■ Task to carry out
Please arrange the data below, from the line with "1. Visit /ride.html" up to and including the line with "table created earlier.", as a Markdown table with the columns "Row" and "Line". Put one line in each row, number the rows, and leave out blank lines.

━━ Recorded information ━━

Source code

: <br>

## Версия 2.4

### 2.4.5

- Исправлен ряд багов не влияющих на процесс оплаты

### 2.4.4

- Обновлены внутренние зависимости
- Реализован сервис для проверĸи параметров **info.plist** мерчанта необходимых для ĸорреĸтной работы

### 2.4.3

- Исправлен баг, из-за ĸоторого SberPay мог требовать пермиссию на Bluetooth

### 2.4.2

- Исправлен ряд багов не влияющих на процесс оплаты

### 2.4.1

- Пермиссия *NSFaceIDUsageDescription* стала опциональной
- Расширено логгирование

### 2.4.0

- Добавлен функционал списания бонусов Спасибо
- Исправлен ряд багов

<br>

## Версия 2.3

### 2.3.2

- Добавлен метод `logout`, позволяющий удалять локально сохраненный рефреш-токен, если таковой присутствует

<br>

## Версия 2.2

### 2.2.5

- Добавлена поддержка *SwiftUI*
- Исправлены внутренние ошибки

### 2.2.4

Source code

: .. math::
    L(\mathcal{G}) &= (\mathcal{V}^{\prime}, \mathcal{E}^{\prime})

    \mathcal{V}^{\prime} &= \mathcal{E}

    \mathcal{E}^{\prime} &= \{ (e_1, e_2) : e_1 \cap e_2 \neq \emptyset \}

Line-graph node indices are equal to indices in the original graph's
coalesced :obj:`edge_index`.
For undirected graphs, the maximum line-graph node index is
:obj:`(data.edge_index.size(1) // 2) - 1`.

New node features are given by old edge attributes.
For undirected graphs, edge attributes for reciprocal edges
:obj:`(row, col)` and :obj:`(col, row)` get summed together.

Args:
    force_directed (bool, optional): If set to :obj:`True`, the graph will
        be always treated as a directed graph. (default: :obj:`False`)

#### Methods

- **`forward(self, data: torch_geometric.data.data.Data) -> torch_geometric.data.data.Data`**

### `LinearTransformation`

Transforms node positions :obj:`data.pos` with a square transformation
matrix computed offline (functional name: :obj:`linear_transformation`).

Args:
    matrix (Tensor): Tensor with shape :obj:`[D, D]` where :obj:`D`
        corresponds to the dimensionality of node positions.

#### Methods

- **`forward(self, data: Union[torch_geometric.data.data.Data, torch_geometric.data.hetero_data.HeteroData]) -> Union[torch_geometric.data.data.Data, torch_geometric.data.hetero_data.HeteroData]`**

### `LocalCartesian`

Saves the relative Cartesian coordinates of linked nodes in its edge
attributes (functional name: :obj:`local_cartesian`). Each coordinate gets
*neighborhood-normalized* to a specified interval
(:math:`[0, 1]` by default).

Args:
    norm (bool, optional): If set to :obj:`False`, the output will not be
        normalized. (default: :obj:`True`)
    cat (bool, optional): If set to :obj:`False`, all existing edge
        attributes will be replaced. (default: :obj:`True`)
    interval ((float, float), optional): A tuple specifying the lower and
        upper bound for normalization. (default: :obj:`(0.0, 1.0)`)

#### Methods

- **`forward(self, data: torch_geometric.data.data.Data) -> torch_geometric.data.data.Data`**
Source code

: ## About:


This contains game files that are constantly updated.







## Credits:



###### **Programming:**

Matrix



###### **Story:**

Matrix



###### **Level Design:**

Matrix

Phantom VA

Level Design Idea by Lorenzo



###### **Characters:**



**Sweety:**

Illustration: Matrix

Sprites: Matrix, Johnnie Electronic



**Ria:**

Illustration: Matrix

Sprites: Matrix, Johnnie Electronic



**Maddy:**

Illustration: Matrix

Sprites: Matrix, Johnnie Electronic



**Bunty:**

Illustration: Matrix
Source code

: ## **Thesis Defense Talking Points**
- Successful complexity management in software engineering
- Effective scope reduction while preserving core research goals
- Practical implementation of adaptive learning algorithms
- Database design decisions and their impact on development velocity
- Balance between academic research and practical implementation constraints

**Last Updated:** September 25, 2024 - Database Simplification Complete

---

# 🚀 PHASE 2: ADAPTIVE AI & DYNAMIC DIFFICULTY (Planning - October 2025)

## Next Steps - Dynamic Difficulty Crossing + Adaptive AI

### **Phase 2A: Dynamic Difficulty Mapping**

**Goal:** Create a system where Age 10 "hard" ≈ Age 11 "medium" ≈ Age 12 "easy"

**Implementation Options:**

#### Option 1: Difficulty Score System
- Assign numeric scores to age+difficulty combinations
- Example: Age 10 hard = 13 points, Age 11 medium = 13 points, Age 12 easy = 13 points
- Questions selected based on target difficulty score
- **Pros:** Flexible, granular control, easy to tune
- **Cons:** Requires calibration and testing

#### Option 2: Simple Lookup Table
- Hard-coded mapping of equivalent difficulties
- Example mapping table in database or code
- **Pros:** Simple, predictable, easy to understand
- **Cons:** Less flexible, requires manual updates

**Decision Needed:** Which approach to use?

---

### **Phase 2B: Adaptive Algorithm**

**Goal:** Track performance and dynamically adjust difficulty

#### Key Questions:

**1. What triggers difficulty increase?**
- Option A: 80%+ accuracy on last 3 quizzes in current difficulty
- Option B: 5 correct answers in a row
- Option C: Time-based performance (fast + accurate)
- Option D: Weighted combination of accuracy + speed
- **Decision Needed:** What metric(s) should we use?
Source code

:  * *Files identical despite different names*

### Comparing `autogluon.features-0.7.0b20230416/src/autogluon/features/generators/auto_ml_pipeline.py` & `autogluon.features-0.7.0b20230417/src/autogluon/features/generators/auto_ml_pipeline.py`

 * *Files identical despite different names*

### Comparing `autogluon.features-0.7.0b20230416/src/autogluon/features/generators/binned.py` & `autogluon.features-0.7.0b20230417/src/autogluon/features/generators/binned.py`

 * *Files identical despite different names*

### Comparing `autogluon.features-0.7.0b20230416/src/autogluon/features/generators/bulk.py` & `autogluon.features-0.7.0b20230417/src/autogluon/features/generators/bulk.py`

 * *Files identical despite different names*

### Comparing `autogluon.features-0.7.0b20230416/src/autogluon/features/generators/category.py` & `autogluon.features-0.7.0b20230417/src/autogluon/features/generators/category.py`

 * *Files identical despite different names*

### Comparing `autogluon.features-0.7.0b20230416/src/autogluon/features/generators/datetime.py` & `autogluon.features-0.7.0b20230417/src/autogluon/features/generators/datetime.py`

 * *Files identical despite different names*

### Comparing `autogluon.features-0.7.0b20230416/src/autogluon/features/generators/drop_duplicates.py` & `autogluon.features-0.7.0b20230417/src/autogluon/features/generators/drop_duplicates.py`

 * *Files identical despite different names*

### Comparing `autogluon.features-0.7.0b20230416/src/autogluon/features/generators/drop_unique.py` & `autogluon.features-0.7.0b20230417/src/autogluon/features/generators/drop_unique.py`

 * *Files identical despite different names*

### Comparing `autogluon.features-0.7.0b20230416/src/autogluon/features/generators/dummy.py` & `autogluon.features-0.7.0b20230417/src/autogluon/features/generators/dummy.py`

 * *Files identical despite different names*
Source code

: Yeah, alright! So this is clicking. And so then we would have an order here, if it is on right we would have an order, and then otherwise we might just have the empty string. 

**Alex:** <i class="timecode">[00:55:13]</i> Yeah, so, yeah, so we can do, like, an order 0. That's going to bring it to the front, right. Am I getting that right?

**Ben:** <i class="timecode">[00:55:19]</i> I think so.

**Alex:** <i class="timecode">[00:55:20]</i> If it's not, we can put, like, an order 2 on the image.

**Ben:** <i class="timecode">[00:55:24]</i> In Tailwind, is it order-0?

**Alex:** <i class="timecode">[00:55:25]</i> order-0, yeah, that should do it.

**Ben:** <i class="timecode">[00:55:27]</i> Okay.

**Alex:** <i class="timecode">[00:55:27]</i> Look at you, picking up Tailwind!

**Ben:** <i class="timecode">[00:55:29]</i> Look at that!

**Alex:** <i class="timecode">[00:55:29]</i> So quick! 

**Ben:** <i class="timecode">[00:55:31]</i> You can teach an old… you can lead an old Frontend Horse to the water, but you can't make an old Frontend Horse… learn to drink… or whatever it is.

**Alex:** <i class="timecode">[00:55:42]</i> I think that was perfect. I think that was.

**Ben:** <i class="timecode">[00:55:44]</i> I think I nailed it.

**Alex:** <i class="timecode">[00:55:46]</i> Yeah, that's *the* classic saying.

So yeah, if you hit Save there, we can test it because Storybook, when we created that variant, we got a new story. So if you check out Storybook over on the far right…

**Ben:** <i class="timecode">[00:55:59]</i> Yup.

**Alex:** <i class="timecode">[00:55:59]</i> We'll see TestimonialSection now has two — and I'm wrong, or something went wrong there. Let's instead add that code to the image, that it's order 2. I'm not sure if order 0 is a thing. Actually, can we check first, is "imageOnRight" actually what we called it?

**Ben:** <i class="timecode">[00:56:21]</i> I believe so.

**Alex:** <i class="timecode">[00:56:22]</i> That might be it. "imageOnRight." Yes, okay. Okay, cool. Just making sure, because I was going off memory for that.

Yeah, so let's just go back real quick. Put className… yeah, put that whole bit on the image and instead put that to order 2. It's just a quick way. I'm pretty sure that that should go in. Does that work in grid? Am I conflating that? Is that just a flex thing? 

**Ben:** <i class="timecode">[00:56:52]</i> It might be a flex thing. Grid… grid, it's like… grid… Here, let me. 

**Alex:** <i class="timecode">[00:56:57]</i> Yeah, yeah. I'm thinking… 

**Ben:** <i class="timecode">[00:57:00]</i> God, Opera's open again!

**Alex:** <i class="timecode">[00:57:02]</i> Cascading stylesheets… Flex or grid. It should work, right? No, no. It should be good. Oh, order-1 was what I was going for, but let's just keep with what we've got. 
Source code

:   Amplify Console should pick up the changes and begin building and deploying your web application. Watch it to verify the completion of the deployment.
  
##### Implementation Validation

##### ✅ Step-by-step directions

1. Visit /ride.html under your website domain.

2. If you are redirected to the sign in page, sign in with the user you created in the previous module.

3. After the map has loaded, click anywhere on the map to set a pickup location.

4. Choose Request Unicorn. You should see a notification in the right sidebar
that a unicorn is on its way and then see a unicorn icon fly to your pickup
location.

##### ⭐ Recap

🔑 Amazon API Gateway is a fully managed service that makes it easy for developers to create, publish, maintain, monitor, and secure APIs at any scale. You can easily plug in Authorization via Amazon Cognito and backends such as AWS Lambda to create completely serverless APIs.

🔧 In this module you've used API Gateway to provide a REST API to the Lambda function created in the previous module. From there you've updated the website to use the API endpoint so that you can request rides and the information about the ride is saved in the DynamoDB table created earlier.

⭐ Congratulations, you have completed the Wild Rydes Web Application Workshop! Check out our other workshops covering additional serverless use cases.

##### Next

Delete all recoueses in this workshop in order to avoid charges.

━━━

■ Final answer
| Row | Line |
|---|---|
| 1 | 1. Visit /ride.html under your website domain. |
| 2 | 2. If you are redirected to the sign in page, sign in with the user you created in the previous module. |
| 3 | 3. After the map has loaded, click anywhere on the map to set a pickup location. |
| 4 | 4. Choose Request Unicorn. You should see a notification in the right sidebar |
| 5 | that a unicorn is on its way and then see a unicorn icon fly to your pickup |
| 6 | location. |
| 7 | ##### ⭐ Recap |
| 8 | 🔑 Amazon API Gateway is a fully managed service that makes it easy for developers to create, publish, maintain, monitor, and secure APIs at any scale. You can easily plug in Authorization via Amazon Cognito and backends such as AWS Lambda to create completely serverless APIs. |
| 9 | 🔧 In this module you've used API Gateway to provide a REST API to the Lambda function created in the previous module. From there you've updated the website to use the API endpoint so that you can request rides and the information about the ride is saved in the DynamoDB table created earlier. |